> [YOUR TASK] In the entries below, find the line with "Sfs, Idalis: 2000 -> 2601" and the line with "observed_denorm, 2016-07-29: 4 -> 6.93". Reproduce those two lines and every line between them exactly, and nothing more.

(Source records)
###
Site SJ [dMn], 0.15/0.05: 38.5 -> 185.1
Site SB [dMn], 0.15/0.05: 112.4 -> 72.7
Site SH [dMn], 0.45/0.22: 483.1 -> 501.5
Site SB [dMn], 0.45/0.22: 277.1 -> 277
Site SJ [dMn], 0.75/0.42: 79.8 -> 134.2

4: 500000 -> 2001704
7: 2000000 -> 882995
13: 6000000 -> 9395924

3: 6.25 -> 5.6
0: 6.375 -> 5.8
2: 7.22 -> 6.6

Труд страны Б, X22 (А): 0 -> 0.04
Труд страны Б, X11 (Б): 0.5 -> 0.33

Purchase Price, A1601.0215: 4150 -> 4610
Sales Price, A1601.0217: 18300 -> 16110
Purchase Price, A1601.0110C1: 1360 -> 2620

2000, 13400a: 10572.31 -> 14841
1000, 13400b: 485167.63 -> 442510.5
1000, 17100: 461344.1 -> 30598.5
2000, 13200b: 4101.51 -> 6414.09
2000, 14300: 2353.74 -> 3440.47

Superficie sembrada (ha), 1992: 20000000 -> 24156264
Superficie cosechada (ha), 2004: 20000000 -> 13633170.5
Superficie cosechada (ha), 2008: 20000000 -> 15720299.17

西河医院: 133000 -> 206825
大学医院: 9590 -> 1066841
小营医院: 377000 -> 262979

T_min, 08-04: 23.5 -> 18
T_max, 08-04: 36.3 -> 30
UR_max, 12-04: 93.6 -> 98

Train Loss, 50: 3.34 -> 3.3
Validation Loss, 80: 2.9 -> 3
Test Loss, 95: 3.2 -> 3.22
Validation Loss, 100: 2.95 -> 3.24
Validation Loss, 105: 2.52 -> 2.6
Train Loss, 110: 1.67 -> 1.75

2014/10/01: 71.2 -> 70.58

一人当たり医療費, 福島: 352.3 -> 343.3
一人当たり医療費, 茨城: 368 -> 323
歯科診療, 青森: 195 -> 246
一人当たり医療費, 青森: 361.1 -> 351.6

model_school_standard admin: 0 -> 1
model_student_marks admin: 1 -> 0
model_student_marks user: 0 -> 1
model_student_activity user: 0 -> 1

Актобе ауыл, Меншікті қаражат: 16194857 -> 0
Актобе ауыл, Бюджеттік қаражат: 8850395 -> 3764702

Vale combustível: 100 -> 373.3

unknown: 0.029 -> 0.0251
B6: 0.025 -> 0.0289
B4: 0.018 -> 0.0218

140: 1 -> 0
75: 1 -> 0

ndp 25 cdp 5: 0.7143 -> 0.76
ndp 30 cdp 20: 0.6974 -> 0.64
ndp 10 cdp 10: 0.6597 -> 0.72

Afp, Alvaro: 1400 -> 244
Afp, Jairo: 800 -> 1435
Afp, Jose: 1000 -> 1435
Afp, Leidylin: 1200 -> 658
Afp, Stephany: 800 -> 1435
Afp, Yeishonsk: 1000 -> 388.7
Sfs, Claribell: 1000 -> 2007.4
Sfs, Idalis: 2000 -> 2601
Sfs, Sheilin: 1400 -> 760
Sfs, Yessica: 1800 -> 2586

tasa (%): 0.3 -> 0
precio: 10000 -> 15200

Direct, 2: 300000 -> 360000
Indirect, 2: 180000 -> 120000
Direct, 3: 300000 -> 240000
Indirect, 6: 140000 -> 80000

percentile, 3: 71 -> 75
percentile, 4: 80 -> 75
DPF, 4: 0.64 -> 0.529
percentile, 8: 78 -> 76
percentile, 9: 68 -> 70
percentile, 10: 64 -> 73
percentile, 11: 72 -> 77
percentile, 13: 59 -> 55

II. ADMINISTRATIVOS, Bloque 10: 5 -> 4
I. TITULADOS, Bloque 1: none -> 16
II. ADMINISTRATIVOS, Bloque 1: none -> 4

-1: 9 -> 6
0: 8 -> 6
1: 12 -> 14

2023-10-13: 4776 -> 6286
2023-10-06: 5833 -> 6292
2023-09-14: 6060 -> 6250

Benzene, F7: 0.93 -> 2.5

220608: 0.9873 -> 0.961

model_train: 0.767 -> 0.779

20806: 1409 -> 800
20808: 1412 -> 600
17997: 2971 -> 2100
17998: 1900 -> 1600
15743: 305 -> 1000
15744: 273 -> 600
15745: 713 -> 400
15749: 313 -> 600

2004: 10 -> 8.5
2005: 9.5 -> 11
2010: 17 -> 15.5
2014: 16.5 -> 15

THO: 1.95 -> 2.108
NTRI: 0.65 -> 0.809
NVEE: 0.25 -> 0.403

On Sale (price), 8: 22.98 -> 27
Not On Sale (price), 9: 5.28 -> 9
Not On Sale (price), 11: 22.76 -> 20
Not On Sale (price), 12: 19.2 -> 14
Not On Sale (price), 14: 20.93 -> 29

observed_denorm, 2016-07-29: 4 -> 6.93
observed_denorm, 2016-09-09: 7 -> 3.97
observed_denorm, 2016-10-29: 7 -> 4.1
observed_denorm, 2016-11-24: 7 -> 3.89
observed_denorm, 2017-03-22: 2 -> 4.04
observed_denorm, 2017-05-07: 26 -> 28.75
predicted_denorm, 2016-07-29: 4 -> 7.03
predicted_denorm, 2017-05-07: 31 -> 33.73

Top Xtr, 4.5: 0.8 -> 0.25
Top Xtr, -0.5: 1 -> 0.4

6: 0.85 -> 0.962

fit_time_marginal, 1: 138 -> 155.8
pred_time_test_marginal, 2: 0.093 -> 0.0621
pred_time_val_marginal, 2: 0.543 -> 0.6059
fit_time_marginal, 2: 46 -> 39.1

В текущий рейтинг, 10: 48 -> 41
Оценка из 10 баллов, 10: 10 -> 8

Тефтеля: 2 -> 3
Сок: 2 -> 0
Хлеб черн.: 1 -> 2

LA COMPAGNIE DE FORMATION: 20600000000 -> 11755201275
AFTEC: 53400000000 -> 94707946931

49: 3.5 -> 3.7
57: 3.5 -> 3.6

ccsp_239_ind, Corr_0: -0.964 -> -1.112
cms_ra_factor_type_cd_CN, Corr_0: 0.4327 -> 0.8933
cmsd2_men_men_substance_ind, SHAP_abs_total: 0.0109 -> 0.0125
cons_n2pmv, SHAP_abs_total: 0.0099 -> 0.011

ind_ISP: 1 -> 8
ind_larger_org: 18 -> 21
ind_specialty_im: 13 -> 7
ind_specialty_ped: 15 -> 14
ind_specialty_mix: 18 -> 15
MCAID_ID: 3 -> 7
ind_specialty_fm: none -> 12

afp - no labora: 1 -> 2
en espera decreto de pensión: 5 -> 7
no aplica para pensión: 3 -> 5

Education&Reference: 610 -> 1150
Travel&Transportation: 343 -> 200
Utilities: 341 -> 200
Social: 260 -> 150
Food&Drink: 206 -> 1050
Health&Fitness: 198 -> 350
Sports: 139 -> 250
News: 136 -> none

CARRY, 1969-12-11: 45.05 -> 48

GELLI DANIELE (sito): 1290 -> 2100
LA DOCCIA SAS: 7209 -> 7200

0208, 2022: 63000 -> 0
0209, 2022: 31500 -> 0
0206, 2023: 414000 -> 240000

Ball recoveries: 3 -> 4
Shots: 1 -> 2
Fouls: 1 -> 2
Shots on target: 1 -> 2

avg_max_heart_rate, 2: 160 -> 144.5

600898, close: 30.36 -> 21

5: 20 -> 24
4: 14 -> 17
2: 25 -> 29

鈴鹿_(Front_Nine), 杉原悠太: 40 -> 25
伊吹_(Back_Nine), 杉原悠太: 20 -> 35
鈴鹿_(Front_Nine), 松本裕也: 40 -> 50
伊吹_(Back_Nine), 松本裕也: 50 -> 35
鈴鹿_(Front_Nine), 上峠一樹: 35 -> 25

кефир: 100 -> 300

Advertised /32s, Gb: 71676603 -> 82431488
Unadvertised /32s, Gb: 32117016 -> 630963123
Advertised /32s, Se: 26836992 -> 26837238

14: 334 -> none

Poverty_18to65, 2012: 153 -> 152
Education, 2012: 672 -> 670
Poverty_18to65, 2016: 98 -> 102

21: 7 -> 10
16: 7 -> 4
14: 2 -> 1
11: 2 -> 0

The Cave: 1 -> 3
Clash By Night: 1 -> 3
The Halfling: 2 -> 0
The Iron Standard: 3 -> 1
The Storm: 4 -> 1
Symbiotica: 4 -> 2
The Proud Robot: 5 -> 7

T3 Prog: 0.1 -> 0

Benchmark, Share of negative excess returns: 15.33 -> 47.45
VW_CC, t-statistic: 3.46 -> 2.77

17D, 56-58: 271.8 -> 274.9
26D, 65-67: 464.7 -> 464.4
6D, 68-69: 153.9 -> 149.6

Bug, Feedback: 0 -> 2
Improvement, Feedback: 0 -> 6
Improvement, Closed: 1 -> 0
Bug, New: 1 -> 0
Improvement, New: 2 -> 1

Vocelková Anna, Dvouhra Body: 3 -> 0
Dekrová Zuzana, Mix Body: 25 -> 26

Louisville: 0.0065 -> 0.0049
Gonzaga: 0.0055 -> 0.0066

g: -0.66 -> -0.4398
###
> [SOLUTION BELOW]
Sfs, Idalis: 2000 -> 2601
Sfs, Sheilin: 1400 -> 760
Sfs, Yessica: 1800 -> 2586

tasa (%): 0.3 -> 0
precio: 10000 -> 15200

Direct, 2: 300000 -> 360000
Indirect, 2: 180000 -> 120000
Direct, 3: 300000 -> 240000
Indirect, 6: 140000 -> 80000

percentile, 3: 71 -> 75
percentile, 4: 80 -> 75
DPF, 4: 0.64 -> 0.529
percentile, 8: 78 -> 76
percentile, 9: 68 -> 70
percentile, 10: 64 -> 73
percentile, 11: 72 -> 77
percentile, 13: 59 -> 55

II. ADMINISTRATIVOS, Bloque 10: 5 -> 4
I. TITULADOS, Bloque 1: none -> 16
II. ADMINISTRATIVOS, Bloque 1: none -> 4

-1: 9 -> 6
0: 8 -> 6
1: 12 -> 14

2023-10-13: 4776 -> 6286
2023-10-06: 5833 -> 6292
2023-09-14: 6060 -> 6250

Benzene, F7: 0.93 -> 2.5

220608: 0.9873 -> 0.961

model_train: 0.767 -> 0.779

20806: 1409 -> 800
20808: 1412 -> 600
17997: 2971 -> 2100
17998: 1900 -> 1600
15743: 305 -> 1000
15744: 273 -> 600
15745: 713 -> 400
15749: 313 -> 600

2004: 10 -> 8.5
2005: 9.5 -> 11
2010: 17 -> 15.5
2014: 16.5 -> 15

THO: 1.95 -> 2.108
NTRI: 0.65 -> 0.809
NVEE: 0.25 -> 0.403

On Sale (price), 8: 22.98 -> 27
Not On Sale (price), 9: 5.28 -> 9
Not On Sale (price), 11: 22.76 -> 20
Not On Sale (price), 12: 19.2 -> 14
Not On Sale (price), 14: 20.93 -> 29

observed_denorm, 2016-07-29: 4 -> 6.93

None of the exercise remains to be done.